===== Material provided

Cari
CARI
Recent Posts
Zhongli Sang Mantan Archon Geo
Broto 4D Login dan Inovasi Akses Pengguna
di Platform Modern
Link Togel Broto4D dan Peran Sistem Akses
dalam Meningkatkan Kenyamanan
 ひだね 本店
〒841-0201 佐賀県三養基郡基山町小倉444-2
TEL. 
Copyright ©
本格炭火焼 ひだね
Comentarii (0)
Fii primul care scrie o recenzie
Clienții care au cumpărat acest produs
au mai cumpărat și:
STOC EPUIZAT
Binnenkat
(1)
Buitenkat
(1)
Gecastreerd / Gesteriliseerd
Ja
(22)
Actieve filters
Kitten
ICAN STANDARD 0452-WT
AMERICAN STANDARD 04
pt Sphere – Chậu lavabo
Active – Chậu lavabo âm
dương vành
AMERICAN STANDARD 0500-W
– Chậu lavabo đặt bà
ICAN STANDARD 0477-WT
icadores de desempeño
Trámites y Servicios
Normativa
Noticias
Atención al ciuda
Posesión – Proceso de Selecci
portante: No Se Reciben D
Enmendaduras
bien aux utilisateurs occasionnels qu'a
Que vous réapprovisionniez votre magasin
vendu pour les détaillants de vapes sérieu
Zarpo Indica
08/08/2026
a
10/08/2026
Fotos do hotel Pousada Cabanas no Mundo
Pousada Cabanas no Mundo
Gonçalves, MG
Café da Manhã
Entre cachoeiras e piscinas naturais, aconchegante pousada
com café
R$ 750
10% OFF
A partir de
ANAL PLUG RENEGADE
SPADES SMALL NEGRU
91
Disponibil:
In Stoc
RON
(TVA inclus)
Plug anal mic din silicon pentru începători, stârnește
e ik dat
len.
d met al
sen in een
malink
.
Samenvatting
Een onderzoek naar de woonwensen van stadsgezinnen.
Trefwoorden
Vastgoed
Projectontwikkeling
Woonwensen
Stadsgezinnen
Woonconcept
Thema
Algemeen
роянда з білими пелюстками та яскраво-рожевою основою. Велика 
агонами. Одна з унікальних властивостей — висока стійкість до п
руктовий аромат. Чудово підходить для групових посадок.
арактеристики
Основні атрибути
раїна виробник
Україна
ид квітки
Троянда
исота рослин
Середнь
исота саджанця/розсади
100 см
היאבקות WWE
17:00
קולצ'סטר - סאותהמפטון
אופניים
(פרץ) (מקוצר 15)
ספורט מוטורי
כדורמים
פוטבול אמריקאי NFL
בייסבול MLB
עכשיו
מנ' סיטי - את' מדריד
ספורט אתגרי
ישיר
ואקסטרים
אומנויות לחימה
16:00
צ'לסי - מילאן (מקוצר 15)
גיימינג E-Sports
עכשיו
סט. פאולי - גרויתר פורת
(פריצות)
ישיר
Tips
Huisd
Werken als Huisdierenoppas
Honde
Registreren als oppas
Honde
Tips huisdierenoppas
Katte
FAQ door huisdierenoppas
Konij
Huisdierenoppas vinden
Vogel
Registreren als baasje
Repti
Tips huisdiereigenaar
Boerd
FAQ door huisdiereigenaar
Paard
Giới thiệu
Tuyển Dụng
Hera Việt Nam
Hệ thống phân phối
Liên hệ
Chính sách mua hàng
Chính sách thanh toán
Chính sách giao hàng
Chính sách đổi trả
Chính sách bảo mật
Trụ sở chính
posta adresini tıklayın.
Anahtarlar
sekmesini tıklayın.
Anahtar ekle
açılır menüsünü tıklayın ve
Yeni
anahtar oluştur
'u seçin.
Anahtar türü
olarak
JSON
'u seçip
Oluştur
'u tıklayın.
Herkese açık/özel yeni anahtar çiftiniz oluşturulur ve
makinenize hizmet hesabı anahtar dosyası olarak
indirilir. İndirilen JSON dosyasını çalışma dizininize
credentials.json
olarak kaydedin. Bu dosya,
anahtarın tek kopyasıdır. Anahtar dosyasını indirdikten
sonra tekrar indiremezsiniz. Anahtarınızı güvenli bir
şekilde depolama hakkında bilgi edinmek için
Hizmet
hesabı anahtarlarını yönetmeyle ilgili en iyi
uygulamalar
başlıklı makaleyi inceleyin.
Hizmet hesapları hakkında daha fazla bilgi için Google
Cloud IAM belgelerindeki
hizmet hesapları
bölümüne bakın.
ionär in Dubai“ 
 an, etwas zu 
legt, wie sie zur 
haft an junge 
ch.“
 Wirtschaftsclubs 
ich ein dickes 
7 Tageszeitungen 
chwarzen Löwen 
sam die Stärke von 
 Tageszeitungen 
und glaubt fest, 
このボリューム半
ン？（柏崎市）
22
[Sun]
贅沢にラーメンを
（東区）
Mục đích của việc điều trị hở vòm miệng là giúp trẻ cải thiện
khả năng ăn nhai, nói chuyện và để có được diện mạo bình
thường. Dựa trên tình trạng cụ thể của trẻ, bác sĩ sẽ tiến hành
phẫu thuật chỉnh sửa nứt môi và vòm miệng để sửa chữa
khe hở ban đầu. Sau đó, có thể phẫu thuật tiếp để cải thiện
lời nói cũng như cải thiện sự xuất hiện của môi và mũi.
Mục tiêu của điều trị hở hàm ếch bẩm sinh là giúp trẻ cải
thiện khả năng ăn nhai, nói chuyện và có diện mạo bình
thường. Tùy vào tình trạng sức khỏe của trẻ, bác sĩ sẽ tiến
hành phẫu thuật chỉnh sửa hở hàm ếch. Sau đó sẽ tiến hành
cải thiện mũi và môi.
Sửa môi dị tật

==========

◆ Try it:
Please give the records again exactly as they are.

◆ Task solution:
Cari
CARI
Recent Posts
Zhongli Sang Mantan Archon Geo
Broto 4D Login dan Inovasi Akses Pengguna
di Platform Modern
Link Togel Broto4D dan Peran Sistem Akses
dalam Meningkatkan Kenyamanan
 ひだね 本店
〒841-0201 佐賀県三養基郡基山町小倉444-2
TEL. 
Copyright ©
本格炭火焼 ひだね
Comentarii (0)
Fii primul care scrie o recenzie
Clienții care au cumpărat acest produs
au mai cumpărat și:
STOC EPUIZAT
Binnenkat
(1)
Buitenkat
(1)
Gecastreerd / Gesteriliseerd
Ja
(22)
Actieve filters
Kitten
ICAN STANDARD 0452-WT
AMERICAN STANDARD 04
pt Sphere – Chậu lavabo
Active – Chậu lavabo âm
dương vành
AMERICAN STANDARD 0500-W
– Chậu lavabo đặt bà
ICAN STANDARD 0477-WT
icadores de desempeño
Trámites y Servicios
Normativa
Noticias
Atención al ciuda
Posesión – Proceso de Selecci
portante: No Se Reciben D
Enmendaduras
bien aux utilisateurs occasionnels qu'a
Que vous réapprovisionniez votre magasin
vendu pour les détaillants de vapes sérieu
Zarpo Indica
08/08/2026
a
10/08/2026
Fotos do hotel Pousada Cabanas no Mundo
Pousada Cabanas no Mundo
Gonçalves, MG
Café da Manhã
Entre cachoeiras e piscinas naturais, aconchegante pousada
com café
R$ 750
10% OFF
A partir de
ANAL PLUG RENEGADE
SPADES SMALL NEGRU
91
Disponibil:
In Stoc
RON
(TVA inclus)
Plug anal mic din silicon pentru începători, stârnește
e ik dat
len.
d met al
sen in een
malink
.
Samenvatting
Een onderzoek naar de woonwensen van stadsgezinnen.
Trefwoorden
Vastgoed
Projectontwikkeling
Woonwensen
Stadsgezinnen
Woonconcept
Thema
Algemeen
роянда з білими пелюстками та яскраво-рожевою основою. Велика 
агонами. Одна з унікальних властивостей — висока стійкість до п
руктовий аромат. Чудово підходить для групових посадок.
арактеристики
Основні атрибути
раїна виробник
Україна
ид квітки
Троянда
исота рослин
Середнь
исота саджанця/розсади
100 см
היאבקות WWE
17:00
קולצ'סטר - סאותהמפטון
אופניים
(פרץ) (מקוצר 15)
ספורט מוטורי
כדורמים
פוטבול אמריקאי NFL
בייסבול MLB
עכשיו
מנ' סיטי - את' מדריד
ספורט אתגרי
ישיר
ואקסטרים
אומנויות לחימה
16:00
צ'לסי - מילאן (מקוצר 15)
גיימינג E-Sports
עכשיו
סט. פאולי - גרויתר פורת
(פריצות)
ישיר
Tips
Huisd
Werken als Huisdierenoppas
Honde
Registreren als oppas
Honde
Tips huisdierenoppas
Katte
FAQ door huisdierenoppas
Konij
Huisdierenoppas vinden
Vogel
Registreren als baasje
Repti
Tips huisdiereigenaar
Boerd
FAQ door huisdiereigenaar
Paard
Giới thiệu
Tuyển Dụng
Hera Việt Nam
Hệ thống phân phối
Liên hệ
Chính sách mua hàng
Chính sách thanh toán
Chính sách giao hàng
Chính sách đổi trả
Chính sách bảo mật
Trụ sở chính
posta adresini tıklayın.
Anahtarlar
sekmesini tıklayın.
Anahtar ekle
açılır menüsünü tıklayın ve
Yeni
anahtar oluştur
'u seçin.
Anahtar türü
olarak
JSON
'u seçip
Oluştur
'u tıklayın.
Herkese açık/özel yeni anahtar çiftiniz oluşturulur ve
makinenize hizmet hesabı anahtar dosyası olarak
indirilir. İndirilen JSON dosyasını çalışma dizininize
credentials.json
olarak kaydedin. Bu dosya,
anahtarın tek kopyasıdır. Anahtar dosyasını indirdikten
sonra tekrar indiremezsiniz. Anahtarınızı güvenli bir
şekilde depolama hakkında bilgi edinmek için
Hizmet
hesabı anahtarlarını yönetmeyle ilgili en iyi
uygulamalar
başlıklı makaleyi inceleyin.
Hizmet hesapları hakkında daha fazla bilgi için Google
Cloud IAM belgelerindeki
hizmet hesapları
bölümüne bakın.
ionär in Dubai“ 
 an, etwas zu 
legt, wie sie zur 
haft an junge 
ch.“
 Wirtschaftsclubs 
ich ein dickes 
7 Tageszeitungen 
chwarzen Löwen 
sam die Stärke von 
 Tageszeitungen 
und glaubt fest, 
このボリューム半
ン？（柏崎市）
22
[Sun]
贅沢にラーメンを
（東区）
Mục đích của việc điều trị hở vòm miệng là giúp trẻ cải thiện
khả năng ăn nhai, nói chuyện và để có được diện mạo bình
thường. Dựa trên tình trạng cụ thể của trẻ, bác sĩ sẽ tiến hành
phẫu thuật chỉnh sửa nứt môi và vòm miệng để sửa chữa
khe hở ban đầu. Sau đó, có thể phẫu thuật tiếp để cải thiện
lời nói cũng như cải thiện sự xuất hiện của môi và mũi.
Mục tiêu của điều trị hở hàm ếch bẩm sinh là giúp trẻ cải
thiện khả năng ăn nhai, nói chuyện và có diện mạo bình
thường. Tùy vào tình trạng sức khỏe của trẻ, bác sĩ sẽ tiến
hành phẫu thuật chỉnh sửa hở hàm ếch. Sau đó sẽ tiến hành
cải thiện mũi và môi.
Sửa môi dị tật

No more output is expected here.